I found that the style in which this novel is written is such that the text sounds more like poetry than prose. I’m not really sure if this would still have been my opinion if I hadn’t read the back cover of my copy of the novel where there is this little excerpt from the Literary Review:

‘Poetry seems to come easily to Banville. There is so much to applaud in this book that it deserves more than one reading’

P.S.: Be sure to keep a dictionary handy while reading this book. Bonnard, Gilles de Rais, Wagner, Schumann, in the unlikely[sic] event that you are unfamiliar with the aforementioned people, forget the dictionary and go straight for the encyclopaedia.

1 comment:

  1. I would like to add something which I had originally planned to add in the review: Anyone who has a loved one suffering from cancer can relate to Max’s state of mind. You wish it to be over in an instant instead of suffering for months and years. Max says of Anna:

    “She was so quiet, there in the bathroom on the firstfloor return, that I became alarmed sometimes. I imagined her slipping down without a sound in the enormous old claw-footed bath until her face was under the surface and taking a last long watery breath. I would creep down the stairs and stand on the return, not making a sound, seeming suspended there, as if I were the one under water, listening desperately through the panels of the door for sounds of life. In some foul and treacherous chamber of my heart, of course, I wanted her to have done it, wanted it all to be over with, for me as well as for her.”

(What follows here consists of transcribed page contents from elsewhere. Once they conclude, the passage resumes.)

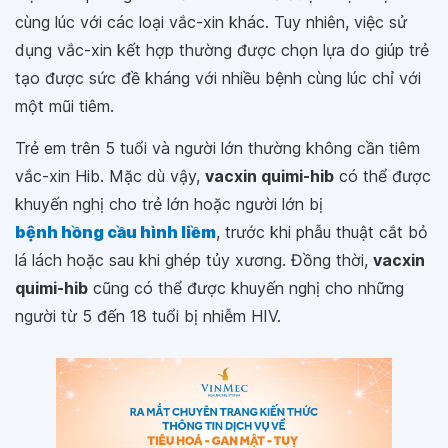
cùng lúc với các loại vắc-xin khác. Tuy nhiên, việc sử
dụng vắc-xin kết hợp thường được chọn lựa do giúp trẻ
tạo được sức đề kháng với nhiều bệnh cùng lúc chỉ với
một mũi tiêm.
Trẻ em trên 5 tuổi và người lớn thường không cần tiêm
vắc-xin Hib. Mặc dù vậy,
vacxin quimi-hib
có thể được
khuyến nghị cho trẻ lớn hoặc người lớn bị
bệnh hồng cầu hình liềm
, trước khi phẫu thuật cắt bỏ
lá lách hoặc sau khi ghép tủy xương. Đồng thời,
vacxin
quimi-hib
cũng có thể được khuyến nghị cho những
người từ 5 đến 18 tuổi bị nhiễm HIV.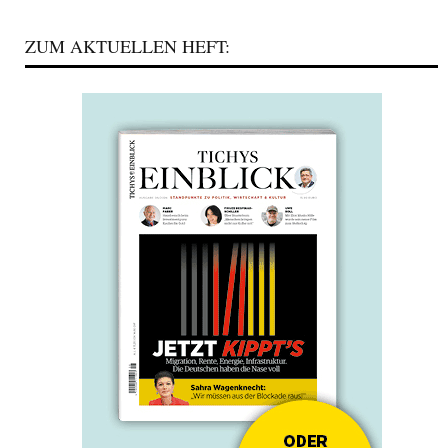
ZUM AKTUELLEN HEFT: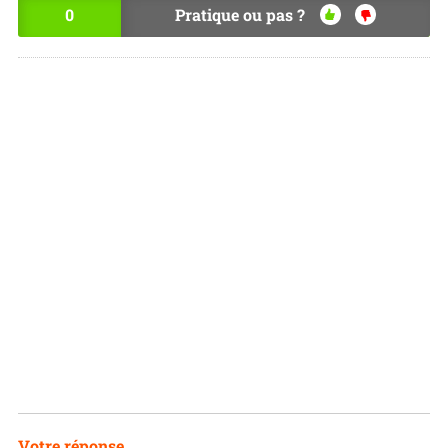
0
Pratique ou pas ?
OU
NO
I
N
Votre réponse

    You slip into a depression which in turn leads to nostalgia for the person you fear losing. The movie 50/50 by Jonathan Levine brings this issue out in a different, comedic light.50/50 is highly rated(3.5/4) by the famous movie critic Roger Ebert. According to him, albeit a feel-good movie, 50/50 creates a comforting myth which in my opinion is necessary for someone undergoing an ordeal of this magnitude.

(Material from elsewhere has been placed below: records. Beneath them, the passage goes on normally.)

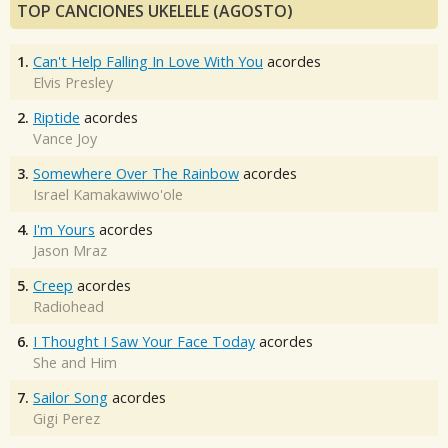
TOP CANCIONES UKELELE (AGOSTO)
1.
Can't Help Falling In Love With You
acordes
Elvis Presley
2.
Riptide
acordes
Vance Joy
3.
Somewhere Over The Rainbow
acordes
Israel Kamakawiwo'ole
4.
I'm Yours
acordes
Jason Mraz
5.
Creep
acordes
Radiohead
6.
I Thought I Saw Your Face Today
acordes
She and Him
7.
Sailor Song
acordes
Gigi Perez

    On the subject of the title of this review: The thought experiment of the falling tree in the empty forest is one of the many philosophical problems given even more credence by famous Quantum Physics problem of the Schrödinger’s Cat. It explores the problem of observation and reality: does absolute reality exist or do we change and create reality through observation. I chose this as the topic for my review to highlight the post-modernistic nature of the novel The Sea and how it explores various classical and modern philosophical problems.